--- SOURCE MATERIAL Enclosed Below ---

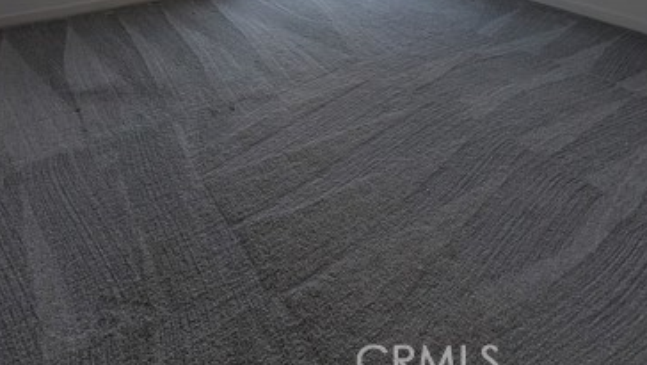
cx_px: 290
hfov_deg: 78.4
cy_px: -42
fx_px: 395
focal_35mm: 23
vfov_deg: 39.8
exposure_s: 1/461
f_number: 1.7
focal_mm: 2.02
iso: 61
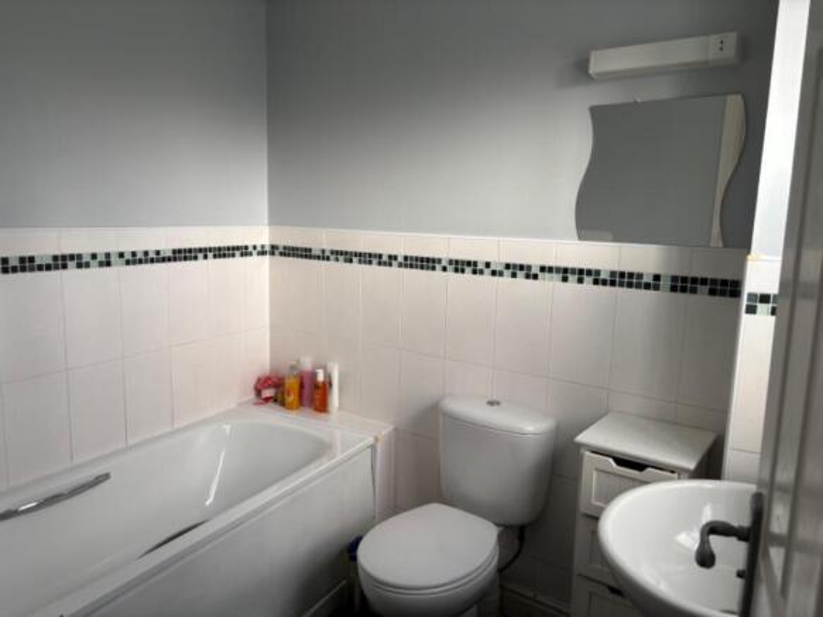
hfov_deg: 67.3
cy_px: 308
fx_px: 618
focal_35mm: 26
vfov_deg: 53.0
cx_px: 412
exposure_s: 1/121
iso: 80
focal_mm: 5.96
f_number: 1.6
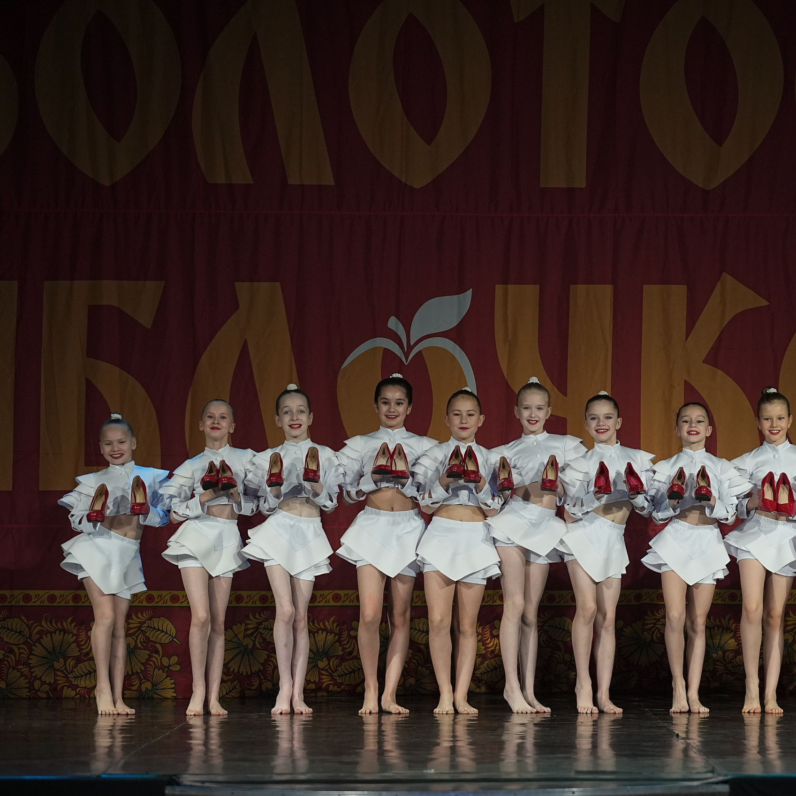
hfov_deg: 10.4
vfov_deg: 10.4
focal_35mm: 168
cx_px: 582
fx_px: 4371
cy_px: 400
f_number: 4
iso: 2000
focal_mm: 131
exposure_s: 1/400
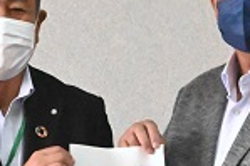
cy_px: 155
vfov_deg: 1.8
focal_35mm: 757
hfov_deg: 2.7
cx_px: 70
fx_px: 5251
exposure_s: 1/800
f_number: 7.1
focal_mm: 250
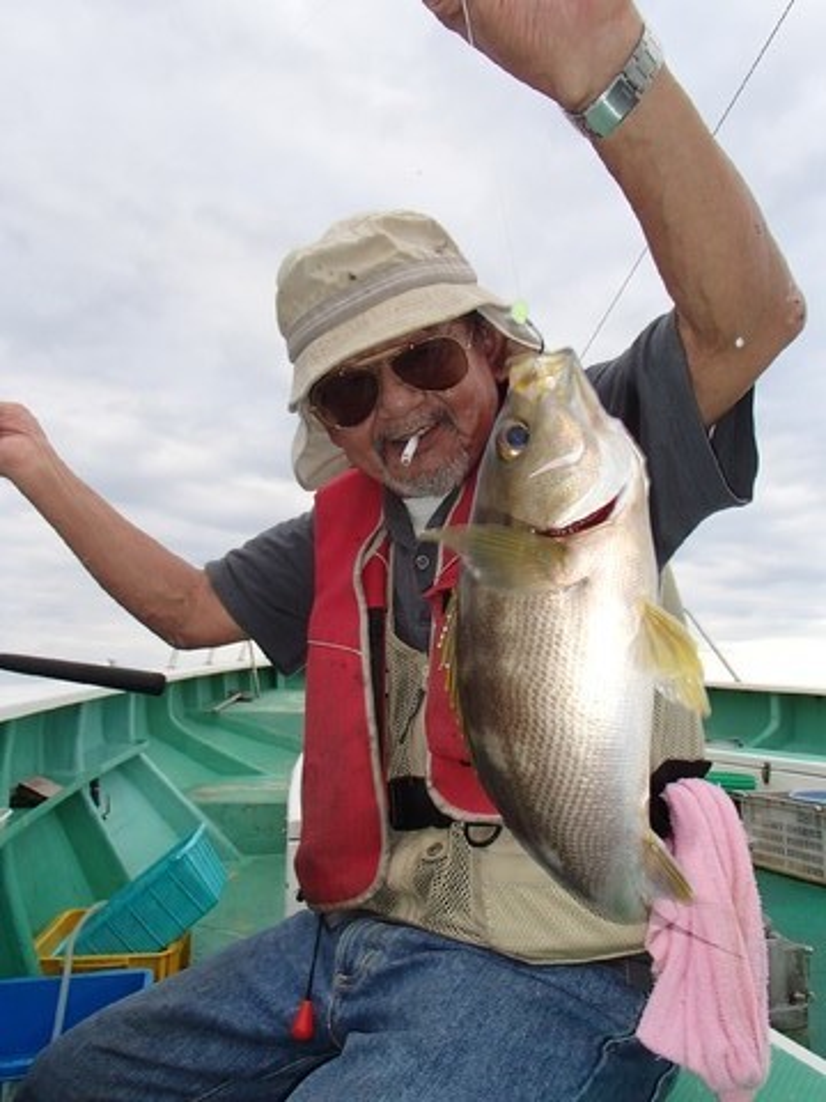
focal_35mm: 28
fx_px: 891
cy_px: 551
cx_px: 413
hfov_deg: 49.7
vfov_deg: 63.4
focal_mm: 5
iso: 100
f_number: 3.9
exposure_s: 1/125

--- End of Enclosed SOURCE MATERIAL ---

PROBLEM STATEMENT |
Transcribe exactly, and only, the lines from the one holding "focal_35mm: 28" through the final line of the listing.

YOUR SOLUTION |
focal_35mm: 28
fx_px: 891
cy_px: 551
cx_px: 413
hfov_deg: 49.7
vfov_deg: 63.4
focal_mm: 5
iso: 100
f_number: 3.9
exposure_s: 1/125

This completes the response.